(Dataset excerpts)
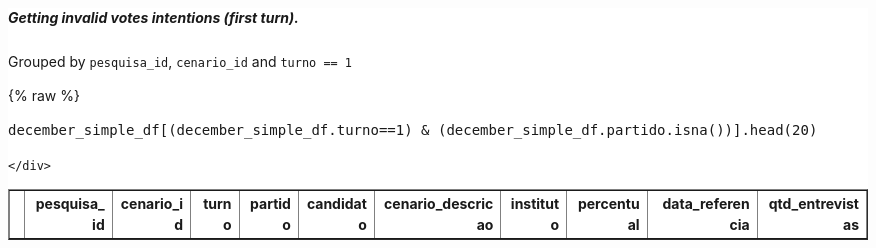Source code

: <div class="cell border-box-sizing text_cell rendered"><div class="inner_cell">
<div class="text_cell_render border-box-sizing rendered_html">
<h5 id="Getting-invalid-votes-intentions-(first-turn).">Getting invalid votes intentions (first turn).<a class="anchor-link" href="#Getting-invalid-votes-intentions-(first-turn)."> </a></h5><p>Grouped by <code>pesquisa_id</code>, <code>cenario_id</code> and <code>turno == 1</code></p>

</div>
</div>
</div>
    {% raw %}
    
<div class="cell border-box-sizing code_cell rendered">
<div class="input">

<div class="inner_cell">
    <div class="input_area">
<div class=" highlight hl-ipython3"><pre><span></span><span class="n">december_simple_df</span><span class="p">[(</span><span class="n">december_simple_df</span><span class="o">.</span><span class="n">turno</span><span class="o">==</span><span class="mi">1</span><span class="p">)</span> <span class="o">&amp;</span> <span class="p">(</span><span class="n">december_simple_df</span><span class="o">.</span><span class="n">partido</span><span class="o">.</span><span class="n">isna</span><span class="p">())]</span><span class="o">.</span><span class="n">head</span><span class="p">(</span><span class="mi">20</span><span class="p">)</span>
</pre></div>

    </div>
</div>
</div>

<div class="output_wrapper">
<div class="output">

<div class="output_area">


<div class="output_html rendered_html output_subarea output_execute_result">
<div>
<style scoped>
    .dataframe tbody tr th:only-of-type {
        vertical-align: middle;
    }

    .dataframe tbody tr th {
        vertical-align: top;
    }

    .dataframe thead th {
        text-align: right;
    }
</style>
<table border="1" class="dataframe">
  <thead>
    <tr style="text-align: right;">
      <th></th>
      <th>pesquisa_id</th>
      <th>cenario_id</th>
      <th>turno</th>
      <th>partido</th>
      <th>candidato</th>
      <th>cenario_descricao</th>
      <th>instituto</th>
      <th>percentual</th>
      <th>data_referencia</th>
      <th>qtd_entrevistas</th>
    </tr>
  </thead>
  <tbody>
    <tr>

Activity:
Find each line in the data above that contains the word "turno" and copy those lines.

Result for this task:
<h5 id="Getting-invalid-votes-intentions-(first-turn).">Getting invalid votes intentions (first turn).<a class="anchor-link" href="#Getting-invalid-votes-intentions-(first-turn)."> </a></h5><p>Grouped by <code>pesquisa_id</code>, <code>cenario_id</code> and <code>turno == 1</code></p>
<div class=" highlight hl-ipython3"><pre><span></span><span class="n">december_simple_df</span><span class="p">[(</span><span class="n">december_simple_df</span><span class="o">.</span><span class="n">turno</span><span class="o">==</span><span class="mi">1</span><span class="p">)</span> <span class="o">&amp;</span> <span class="p">(</span><span class="n">december_simple_df</span><span class="o">.</span><span class="n">partido</span><span class="o">.</span><span class="n">isna</span><span class="p">())]</span><span class="o">.</span><span class="n">head</span><span class="p">(</span><span class="mi">20</span><span class="p">)</span>
      <th>turno</th>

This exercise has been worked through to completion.